What to work on:
1. In the Superfund kickback conviction text, starting at "In addition to" and ending at "and kickback charges.", rewrite the passage with "two-week trial" replaced by "three-week trial".
2. Extend the Superfund kickback conviction text from its final sentence.

Quoted text:
## Begin
WASHINGTON — A New Jersey jury convicted a former project manager for his central role in conspiracies that spanned seven years and involved kickbacks in excess of $1.5 million at two Environmental Protection Agency (EPA) Superfund sites in New Jersey, the Department of Justice announced today. The jury returned guilty verdicts on 10 counts charged in the indictment against Gordon D. McDonald, which was filed on Aug. 31, 2009.
In addition to today’s conviction, to date, eight individuals and three companies have pleaded guilty to charges arising out of this investigation.
After a two-week trial, McDonald, a former project manager for a prime contractor, was convicted of engaging in separate bid-rigging, kickback and/or fraud conspiracies with three subcontractors at two New Jersey Superfund sites – Federal Creosote in Manville, N.J., and Diamond Alkali in Newark, N.J. He was also convicted of engaging in an international money laundering scheme, major fraud against the United States, accepting illegal kickbacks, committing two tax violations and obstruction of justice. The various conspiracies took place at different time periods from approximately December 2000 until approximately April 2007. McDonald was acquitted on counts eight and nine involving certain fraud and kickback charges.
“Today’s guilty verdict sends a clear message that corrupt purchasing officials will be held accountable for engaging in fraudulent schemes designed to undermine the government’s competitive contracting practices,” said Bill Baer, Assistant Attorney General in charge of the Department of Justice’s Antitrust Division. “The Antitrust Division is committed to ensuring there is fair play and competition in our markets.”
As part of the conspiracies, McDonald and co-conspirators at his former company accepted kickbacks from sub-contractors in exchange for the award of sub-contracts at Federal Creosote. McDonald provided co-conspirators at Bennett Environmental Inc., a Canadian-based company that treats and disposes of contaminated soil, with bid prices of their competitors, which allowed them to submit higher bid prices and still be awarded the sub-contracts. In exchange for McDonald’s assistance, Bennett Environmental, Inc. provided him with over $1.5 million in kickback payments.
## End
Data records:
## Begin
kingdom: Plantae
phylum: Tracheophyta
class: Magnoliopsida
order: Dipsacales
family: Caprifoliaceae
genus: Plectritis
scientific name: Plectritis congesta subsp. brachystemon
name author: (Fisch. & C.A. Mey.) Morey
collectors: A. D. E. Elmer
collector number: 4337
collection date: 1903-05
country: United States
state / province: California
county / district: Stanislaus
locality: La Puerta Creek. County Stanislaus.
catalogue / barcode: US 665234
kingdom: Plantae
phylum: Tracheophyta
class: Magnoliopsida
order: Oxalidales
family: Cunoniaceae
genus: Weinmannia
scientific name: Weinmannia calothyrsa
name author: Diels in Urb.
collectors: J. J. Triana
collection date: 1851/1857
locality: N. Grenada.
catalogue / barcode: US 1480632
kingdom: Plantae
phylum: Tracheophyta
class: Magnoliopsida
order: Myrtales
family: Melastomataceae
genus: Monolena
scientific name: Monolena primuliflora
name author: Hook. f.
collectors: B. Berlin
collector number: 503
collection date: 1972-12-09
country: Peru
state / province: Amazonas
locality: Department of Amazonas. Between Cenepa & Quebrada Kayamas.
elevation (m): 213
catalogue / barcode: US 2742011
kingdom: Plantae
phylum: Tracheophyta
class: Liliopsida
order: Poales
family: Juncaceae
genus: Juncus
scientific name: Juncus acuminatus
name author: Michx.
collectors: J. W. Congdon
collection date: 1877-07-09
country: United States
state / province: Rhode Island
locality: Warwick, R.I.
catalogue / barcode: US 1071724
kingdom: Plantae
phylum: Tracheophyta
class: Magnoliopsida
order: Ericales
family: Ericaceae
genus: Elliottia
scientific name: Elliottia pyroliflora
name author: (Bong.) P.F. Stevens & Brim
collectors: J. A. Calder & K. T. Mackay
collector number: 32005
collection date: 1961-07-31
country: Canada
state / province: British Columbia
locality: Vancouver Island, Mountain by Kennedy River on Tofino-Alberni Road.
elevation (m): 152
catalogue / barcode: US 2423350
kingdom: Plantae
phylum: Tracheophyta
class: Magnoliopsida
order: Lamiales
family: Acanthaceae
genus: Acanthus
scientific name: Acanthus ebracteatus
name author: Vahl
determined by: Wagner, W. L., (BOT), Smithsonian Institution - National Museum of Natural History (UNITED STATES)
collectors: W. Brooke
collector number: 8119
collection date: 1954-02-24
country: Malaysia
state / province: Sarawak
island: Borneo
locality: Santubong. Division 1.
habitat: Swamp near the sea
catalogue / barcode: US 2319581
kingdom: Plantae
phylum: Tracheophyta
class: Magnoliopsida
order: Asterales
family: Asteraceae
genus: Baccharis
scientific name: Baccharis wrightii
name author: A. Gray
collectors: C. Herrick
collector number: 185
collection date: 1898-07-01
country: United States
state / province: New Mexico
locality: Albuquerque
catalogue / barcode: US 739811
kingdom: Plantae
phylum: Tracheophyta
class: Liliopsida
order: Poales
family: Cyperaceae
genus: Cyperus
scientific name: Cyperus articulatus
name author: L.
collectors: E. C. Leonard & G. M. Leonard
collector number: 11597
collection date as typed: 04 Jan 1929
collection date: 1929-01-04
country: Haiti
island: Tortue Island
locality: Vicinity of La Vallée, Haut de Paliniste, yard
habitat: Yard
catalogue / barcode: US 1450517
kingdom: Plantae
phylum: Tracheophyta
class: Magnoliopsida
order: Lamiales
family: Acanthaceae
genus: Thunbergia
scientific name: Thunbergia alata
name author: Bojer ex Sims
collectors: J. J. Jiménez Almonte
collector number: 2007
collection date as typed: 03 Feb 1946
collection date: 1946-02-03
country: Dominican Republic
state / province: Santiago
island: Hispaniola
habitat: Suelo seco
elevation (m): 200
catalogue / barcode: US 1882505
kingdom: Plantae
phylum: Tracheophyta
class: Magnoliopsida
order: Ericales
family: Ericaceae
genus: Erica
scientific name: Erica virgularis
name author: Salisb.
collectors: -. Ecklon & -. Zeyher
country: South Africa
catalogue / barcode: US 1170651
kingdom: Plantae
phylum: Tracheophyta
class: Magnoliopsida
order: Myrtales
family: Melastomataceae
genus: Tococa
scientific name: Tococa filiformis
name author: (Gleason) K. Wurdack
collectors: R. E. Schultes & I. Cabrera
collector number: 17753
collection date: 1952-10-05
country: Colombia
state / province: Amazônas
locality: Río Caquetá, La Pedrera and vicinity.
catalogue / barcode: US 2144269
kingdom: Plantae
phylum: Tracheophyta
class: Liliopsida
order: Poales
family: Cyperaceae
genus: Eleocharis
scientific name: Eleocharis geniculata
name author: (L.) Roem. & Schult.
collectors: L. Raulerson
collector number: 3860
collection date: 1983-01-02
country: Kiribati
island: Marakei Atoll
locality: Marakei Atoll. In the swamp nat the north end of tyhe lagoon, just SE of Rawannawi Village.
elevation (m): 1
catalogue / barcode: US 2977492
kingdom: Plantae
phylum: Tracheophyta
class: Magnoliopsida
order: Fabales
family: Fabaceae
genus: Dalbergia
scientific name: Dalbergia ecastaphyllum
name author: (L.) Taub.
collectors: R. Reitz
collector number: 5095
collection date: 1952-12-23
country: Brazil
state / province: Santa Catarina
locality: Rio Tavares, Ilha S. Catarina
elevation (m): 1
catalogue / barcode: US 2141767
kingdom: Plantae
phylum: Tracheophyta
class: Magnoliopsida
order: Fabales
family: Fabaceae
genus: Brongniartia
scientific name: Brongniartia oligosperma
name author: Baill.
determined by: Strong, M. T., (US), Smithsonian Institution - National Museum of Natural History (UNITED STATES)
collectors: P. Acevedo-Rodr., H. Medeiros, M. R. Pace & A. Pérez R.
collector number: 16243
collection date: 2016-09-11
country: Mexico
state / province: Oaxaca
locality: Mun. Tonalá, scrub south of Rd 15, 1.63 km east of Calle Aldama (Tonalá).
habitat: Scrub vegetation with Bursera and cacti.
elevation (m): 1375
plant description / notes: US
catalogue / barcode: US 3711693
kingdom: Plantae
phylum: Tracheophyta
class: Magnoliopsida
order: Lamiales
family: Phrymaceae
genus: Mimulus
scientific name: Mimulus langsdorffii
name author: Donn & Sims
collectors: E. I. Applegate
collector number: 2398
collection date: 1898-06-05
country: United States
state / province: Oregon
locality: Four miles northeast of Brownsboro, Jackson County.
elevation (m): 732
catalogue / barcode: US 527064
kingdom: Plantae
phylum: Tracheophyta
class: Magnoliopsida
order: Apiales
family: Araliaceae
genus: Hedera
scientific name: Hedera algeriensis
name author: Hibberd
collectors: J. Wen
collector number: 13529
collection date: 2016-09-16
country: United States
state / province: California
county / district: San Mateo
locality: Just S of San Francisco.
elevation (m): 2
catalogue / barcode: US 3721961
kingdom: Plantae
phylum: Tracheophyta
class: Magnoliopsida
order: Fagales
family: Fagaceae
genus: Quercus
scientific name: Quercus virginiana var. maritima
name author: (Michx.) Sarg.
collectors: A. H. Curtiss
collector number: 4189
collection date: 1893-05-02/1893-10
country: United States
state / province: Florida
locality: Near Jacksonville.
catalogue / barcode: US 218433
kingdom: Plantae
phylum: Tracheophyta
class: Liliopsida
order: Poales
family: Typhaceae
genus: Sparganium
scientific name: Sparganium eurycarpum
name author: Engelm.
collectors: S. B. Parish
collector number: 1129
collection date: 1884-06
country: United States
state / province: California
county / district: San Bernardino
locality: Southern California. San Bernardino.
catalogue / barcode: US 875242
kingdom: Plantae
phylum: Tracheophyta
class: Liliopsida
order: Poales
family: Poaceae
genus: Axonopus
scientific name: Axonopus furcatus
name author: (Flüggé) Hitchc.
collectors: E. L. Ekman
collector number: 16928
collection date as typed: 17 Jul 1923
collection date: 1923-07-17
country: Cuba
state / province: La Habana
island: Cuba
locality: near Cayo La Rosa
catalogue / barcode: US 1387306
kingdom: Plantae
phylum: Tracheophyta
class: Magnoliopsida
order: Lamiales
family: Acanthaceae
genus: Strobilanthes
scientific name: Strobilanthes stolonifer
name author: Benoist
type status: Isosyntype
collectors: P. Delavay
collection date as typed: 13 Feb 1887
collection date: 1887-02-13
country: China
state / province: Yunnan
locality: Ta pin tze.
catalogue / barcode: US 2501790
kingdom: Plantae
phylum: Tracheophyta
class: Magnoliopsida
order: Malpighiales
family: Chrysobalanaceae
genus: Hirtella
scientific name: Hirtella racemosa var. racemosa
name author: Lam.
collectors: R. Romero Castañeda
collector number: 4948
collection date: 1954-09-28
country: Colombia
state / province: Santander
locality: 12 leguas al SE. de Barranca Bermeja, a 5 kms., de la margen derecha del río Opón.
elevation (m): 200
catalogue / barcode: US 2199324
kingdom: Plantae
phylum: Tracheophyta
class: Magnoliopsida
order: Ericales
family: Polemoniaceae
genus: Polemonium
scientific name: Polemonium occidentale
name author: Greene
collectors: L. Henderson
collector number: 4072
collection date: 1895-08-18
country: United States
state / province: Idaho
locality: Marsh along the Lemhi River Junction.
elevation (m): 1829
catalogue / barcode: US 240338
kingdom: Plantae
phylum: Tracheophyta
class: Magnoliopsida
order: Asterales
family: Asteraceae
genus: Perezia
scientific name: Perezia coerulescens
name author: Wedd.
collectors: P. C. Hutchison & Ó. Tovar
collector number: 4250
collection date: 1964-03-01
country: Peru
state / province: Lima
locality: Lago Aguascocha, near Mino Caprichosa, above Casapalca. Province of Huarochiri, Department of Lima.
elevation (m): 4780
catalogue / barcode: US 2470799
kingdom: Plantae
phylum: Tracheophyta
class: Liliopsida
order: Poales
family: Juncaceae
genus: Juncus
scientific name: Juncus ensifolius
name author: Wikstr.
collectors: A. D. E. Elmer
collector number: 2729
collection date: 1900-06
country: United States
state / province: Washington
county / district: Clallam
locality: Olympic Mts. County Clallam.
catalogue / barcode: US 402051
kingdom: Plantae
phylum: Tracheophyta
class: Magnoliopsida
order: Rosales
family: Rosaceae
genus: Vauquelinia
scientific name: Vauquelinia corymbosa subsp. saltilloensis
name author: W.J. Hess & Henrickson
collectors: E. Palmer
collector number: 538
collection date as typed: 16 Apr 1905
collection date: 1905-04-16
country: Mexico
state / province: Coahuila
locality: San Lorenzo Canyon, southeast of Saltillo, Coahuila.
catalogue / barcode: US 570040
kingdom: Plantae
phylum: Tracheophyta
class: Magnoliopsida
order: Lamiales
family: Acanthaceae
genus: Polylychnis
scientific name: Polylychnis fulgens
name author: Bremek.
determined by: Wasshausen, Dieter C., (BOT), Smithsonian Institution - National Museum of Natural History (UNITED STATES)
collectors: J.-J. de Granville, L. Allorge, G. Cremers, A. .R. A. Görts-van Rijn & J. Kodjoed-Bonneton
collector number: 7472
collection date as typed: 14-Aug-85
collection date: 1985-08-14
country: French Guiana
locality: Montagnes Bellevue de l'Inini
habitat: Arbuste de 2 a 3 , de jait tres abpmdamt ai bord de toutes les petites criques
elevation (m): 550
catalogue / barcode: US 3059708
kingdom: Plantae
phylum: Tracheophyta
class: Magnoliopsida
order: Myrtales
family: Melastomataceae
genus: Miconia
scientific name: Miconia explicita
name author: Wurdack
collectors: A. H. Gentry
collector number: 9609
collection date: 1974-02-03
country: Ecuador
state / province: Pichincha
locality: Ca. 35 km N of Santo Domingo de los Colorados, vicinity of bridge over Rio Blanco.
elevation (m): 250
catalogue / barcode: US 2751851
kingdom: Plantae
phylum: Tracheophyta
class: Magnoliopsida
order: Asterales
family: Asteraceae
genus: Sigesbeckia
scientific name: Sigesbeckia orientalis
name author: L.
## End
Per-task outputs:
1.
In addition to today’s conviction, to date, eight individuals and three companies have pleaded guilty to charges arising out of this investigation.
After a three-week trial, McDonald, a former project manager for a prime contractor, was convicted of engaging in separate bid-rigging, kickback and/or fraud conspiracies with three subcontractors at two New Jersey Superfund sites – Federal Creosote in Manville, N.J., and Diamond Alkali in Newark, N.J. He was also convicted of engaging in an international money laundering scheme, major fraud against the United States, accepting illegal kickbacks, committing two tax violations and obstruction of justice. The various conspiracies took place at different time periods from approximately December 2000 until approximately April 2007. McDonald was acquitted on counts eight and nine involving certain fraud and kickback charges.

2.
According to court documents, McDonald also accepted kickbacks in exchange for the award of sub-contracts at the Federal Creosote and Diamond Alkali sites from the owner of JMJ Environmental Inc., a wastewater treatment and chemical supply company, and the co-owner of National Industrial Supply LLC, an industrial pipes supplier. He participated in a conspiracy with the owner of JMJ and co-conspirators to rig bids and allocate sub-contracts at inflated prices for wastewater treatment supplies and services at Federal Creosote.
The cleanup at Federal Creosote was primarily funded by the EPA. An interagency agreement between the EPA and the U.S. Army Corps of Engineers designated that the U.S. Army Corps of Engineers hire the prime contractors at Federal Creosote. According to a settlement with the EPA and the New Jersey Department of Environmental Protection, Tierra Solutions was required to fund remedial action and maintenance of Diamond Alkali. Tierra Solutions hired the prime contractor for the remedial action and maintenance of Diamond Alkali.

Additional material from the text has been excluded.